Why Single Women Must Vote
Forget the angry white men of 1994, the soccer moms of 1998 or the NASCAR dads of 2002. This year, Democrats believe that single women—one-fifth of the nation's population and 42 percent of all registered women voters—are the demographic-swing group that could decide a close election, oust President Bush and alter the political landscape in Congress.
Who are these unmarried women? They are never-married working women, divorced working mothers raising kids alone and widows who are worried about their economic security.
Last December, Celinda Lake and Stan Greenberg, two well-known Democratic pollsters, released the results of a survey that Democrats are taking to heart. "Unmarried women represent millions more voters with very clear concerns about the economy, health care and education," said Lake.
To this, Greenberg added, "If unmarried women voted at the same rate as married women, they would have a decisive impact on this (2004) election and could be the most important agents of change in modern politics."
The problem is that single women just don't exercise their electoral power. In the 2000 presidential election, 68 percent of married women went to the voting booth but only 52 percent of single women cast a vote.
That means that 6 million single women failed to vote in an election that hinged on a little more than half a million votes nationally and a few hundred votes in Florida.
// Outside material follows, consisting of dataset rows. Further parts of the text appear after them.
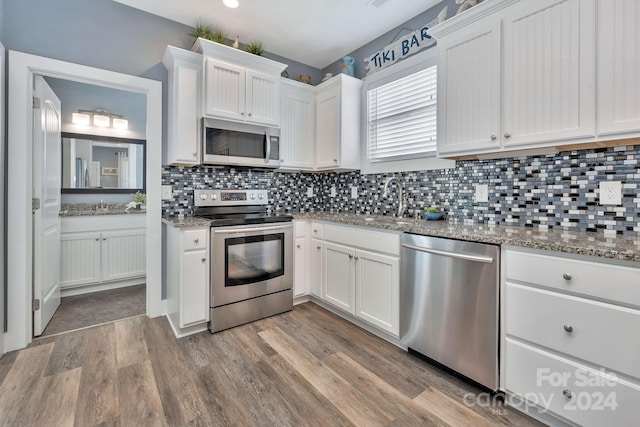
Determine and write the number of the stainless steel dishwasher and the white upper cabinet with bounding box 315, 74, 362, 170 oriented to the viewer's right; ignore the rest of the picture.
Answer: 0

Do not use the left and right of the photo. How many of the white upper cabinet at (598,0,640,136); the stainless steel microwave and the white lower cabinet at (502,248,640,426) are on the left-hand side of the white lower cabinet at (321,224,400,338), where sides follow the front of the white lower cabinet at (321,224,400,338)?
2

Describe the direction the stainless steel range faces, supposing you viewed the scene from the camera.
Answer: facing the viewer and to the right of the viewer

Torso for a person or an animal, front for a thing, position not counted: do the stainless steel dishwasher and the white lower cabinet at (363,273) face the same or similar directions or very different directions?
same or similar directions

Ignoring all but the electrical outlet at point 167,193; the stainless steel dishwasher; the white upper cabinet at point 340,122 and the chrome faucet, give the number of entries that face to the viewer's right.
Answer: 0

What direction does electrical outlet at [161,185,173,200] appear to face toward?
toward the camera

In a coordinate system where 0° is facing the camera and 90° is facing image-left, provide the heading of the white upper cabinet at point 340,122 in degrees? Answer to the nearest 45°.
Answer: approximately 45°

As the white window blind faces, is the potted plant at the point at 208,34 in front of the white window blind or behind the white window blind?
in front

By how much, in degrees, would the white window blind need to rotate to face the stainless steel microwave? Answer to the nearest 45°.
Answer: approximately 45° to its right

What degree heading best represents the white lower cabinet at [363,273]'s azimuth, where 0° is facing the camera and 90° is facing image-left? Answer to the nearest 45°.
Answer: approximately 45°

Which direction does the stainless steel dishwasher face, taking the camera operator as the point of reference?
facing the viewer and to the left of the viewer

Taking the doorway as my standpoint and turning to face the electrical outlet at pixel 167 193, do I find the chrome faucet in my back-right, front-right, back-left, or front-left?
front-right
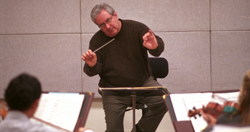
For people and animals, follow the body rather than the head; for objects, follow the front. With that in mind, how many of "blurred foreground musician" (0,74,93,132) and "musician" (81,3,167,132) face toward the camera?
1

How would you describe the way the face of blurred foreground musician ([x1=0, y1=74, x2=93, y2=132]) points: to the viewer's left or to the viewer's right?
to the viewer's right

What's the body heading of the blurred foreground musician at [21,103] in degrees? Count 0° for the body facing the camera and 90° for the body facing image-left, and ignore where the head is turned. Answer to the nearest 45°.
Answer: approximately 225°

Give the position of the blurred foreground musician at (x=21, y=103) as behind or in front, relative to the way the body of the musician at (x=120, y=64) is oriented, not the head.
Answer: in front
The survey showed that single women could have altered the outcome of the 2000 election. Had single women—who favored former Vice President Al Gore by 31 points—voted at the same rate as married women in Florida and other swing states, Gore now would be sitting in the Oval Office.
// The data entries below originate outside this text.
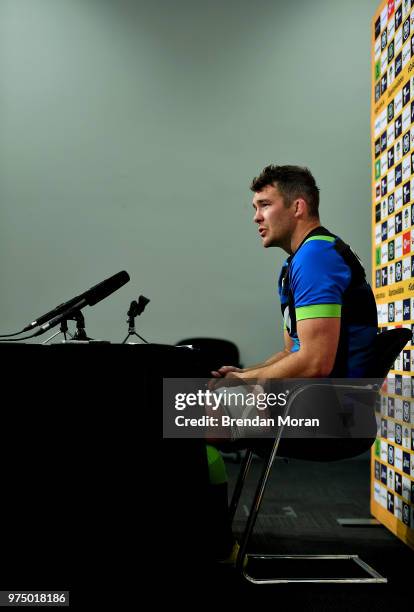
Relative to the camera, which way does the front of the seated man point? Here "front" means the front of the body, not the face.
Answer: to the viewer's left

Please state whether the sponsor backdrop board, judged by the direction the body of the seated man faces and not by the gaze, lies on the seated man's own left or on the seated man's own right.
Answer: on the seated man's own right

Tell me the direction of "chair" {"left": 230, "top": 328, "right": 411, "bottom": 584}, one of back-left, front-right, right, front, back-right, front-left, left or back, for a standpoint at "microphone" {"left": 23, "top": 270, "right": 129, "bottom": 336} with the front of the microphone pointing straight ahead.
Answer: front

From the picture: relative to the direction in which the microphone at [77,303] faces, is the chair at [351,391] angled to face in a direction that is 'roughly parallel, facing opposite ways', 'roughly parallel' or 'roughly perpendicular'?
roughly parallel, facing opposite ways

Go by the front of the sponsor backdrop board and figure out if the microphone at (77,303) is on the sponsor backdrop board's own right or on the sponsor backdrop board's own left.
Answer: on the sponsor backdrop board's own left

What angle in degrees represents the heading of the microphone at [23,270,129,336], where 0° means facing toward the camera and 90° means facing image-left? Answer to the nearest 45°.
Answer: approximately 270°

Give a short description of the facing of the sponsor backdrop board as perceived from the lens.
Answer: facing to the left of the viewer

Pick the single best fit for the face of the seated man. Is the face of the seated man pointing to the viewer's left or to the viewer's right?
to the viewer's left

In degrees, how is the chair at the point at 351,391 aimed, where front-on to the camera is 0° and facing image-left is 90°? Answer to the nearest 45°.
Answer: approximately 90°

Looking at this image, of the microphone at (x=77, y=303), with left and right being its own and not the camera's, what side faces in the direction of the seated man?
front
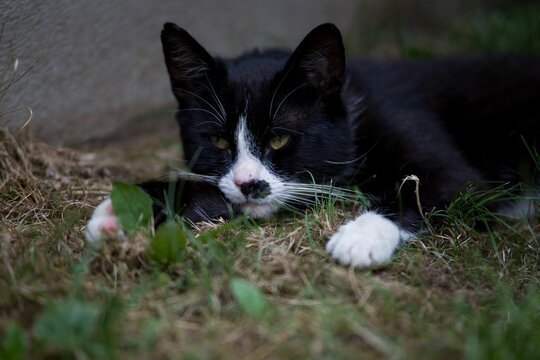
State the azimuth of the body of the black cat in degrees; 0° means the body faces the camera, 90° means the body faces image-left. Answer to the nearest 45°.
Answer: approximately 45°
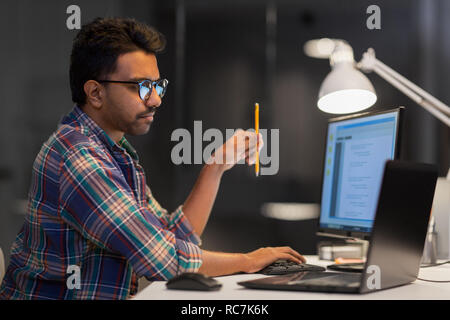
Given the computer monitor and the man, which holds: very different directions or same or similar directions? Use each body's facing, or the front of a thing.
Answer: very different directions

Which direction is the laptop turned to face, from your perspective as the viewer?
facing away from the viewer and to the left of the viewer

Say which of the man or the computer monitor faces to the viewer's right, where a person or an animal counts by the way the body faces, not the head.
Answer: the man

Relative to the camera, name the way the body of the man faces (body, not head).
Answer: to the viewer's right

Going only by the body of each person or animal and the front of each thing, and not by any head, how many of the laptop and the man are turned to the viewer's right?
1

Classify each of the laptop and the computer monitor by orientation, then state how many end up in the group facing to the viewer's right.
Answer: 0

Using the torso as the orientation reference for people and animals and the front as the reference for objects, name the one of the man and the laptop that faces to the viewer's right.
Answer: the man
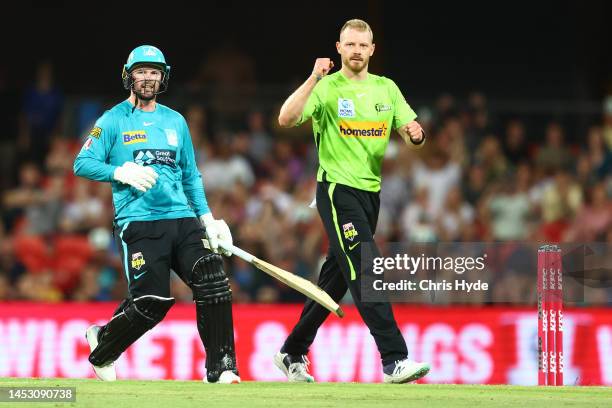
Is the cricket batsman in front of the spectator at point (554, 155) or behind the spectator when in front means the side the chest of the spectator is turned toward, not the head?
in front

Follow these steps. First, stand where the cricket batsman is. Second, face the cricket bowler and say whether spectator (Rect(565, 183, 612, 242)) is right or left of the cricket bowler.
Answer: left

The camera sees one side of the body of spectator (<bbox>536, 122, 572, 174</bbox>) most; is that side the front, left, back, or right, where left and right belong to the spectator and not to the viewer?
front

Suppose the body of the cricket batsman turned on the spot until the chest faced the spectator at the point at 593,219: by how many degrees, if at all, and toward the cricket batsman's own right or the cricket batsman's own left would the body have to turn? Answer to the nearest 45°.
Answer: approximately 135° to the cricket batsman's own left

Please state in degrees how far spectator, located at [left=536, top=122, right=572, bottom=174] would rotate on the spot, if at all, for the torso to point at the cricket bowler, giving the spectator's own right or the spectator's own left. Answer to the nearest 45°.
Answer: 0° — they already face them

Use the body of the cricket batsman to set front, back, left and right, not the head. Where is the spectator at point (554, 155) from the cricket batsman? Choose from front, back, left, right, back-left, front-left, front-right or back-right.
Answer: back-left

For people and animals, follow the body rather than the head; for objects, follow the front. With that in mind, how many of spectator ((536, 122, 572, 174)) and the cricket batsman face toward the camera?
2

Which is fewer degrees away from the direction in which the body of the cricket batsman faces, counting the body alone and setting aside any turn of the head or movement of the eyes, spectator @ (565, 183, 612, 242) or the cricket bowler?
the cricket bowler

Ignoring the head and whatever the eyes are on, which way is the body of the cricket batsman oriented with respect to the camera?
toward the camera

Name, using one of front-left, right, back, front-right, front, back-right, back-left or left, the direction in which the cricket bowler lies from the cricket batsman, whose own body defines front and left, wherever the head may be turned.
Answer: left
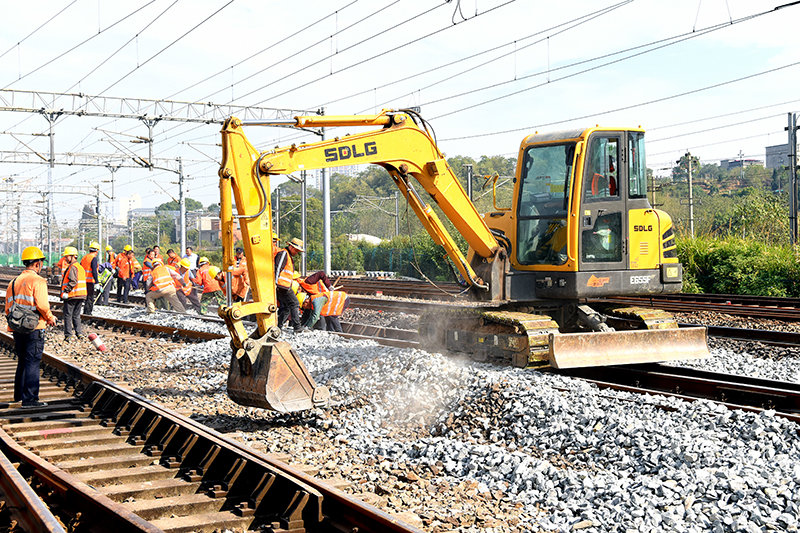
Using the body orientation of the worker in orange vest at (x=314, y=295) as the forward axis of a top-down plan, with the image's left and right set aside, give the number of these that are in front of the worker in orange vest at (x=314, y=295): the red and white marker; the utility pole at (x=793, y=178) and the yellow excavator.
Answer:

How do we know that single women would help elect a Democratic president? We don't necessarily; they are not particularly tied to any one party. But 65 percent of the single women surveyed—a diverse group that crossed class, regional, ethnic and racial lines—said the country is headed in the wrong direction.
The reasons for their disgruntlement are not hard to fathom. Single women, who mostly earn modest salaries, are not great supporters of either tax cuts for the wealthy or huge expenditures for war or the military.
Instead, they worry about economic security, health care, good schools and Social Security. They are also more likely to hold progressive views on abortion, gun control and gay rights—all wedge issues that will influence voters' decisions in the next election.
So how do we mobilize this huge and diverse group of single women, described by Page Gardner, who manages the Women's Vote project, a nonpartisan research organization, as "the single largest demographic group of nonvoters?"
Democrats have already started reaching out to this untapped group, which includes 16 million unregistered single women and 22 million who are registered but don't vote.
In 2002, the Democratic National Committee launched a training program called Democratic Voices to prepare women to spread the Democratic Party's message to their friends and co-workers. The DNC plans to expand this outreach during the 2004 election.
But the party must be strategic. It needs to discover why this group feels so detached from politics or what keeps these women from registering and voting. Democrats also need to be more inclusive and explain how their policies and goals would address and improve the lives of single women, not only those of "working families."
They also might remind single women of the three generations of women and (a few good men) who braved relentless ridicule, social stigma and personal ostracism during the 70 years they campaigned for a woman's right to cast a vote. Although they launched the struggle for suffrage in 1848, it wasn't until 1920 that women became full-fledged citizens who could vote.
Opponents of suffrage, amplified by millions of female voices, argued that women didn't really want to participate in the political process and were quite happy, thank you very much, to let men make the decisions and shape the future of the nation.
Single women need to prove these opponents were dead wrong. If she were still alive, Abigail Scott Dunaway, the 19th-century Oregon suffragist would explain that they also have a debt to those who came before us. Speaking to the single women of her time, she said:
"The young women of today, free to study, to speak, to write, to choose their occupation, should remember that every inch of this freedom was bought for them at a great price. It is for them to show their gratitude by helping onward the reforms of their own times ... The debt that each generation owes to the past it must pay to the future."
Spread the word: Single women could elect the next president.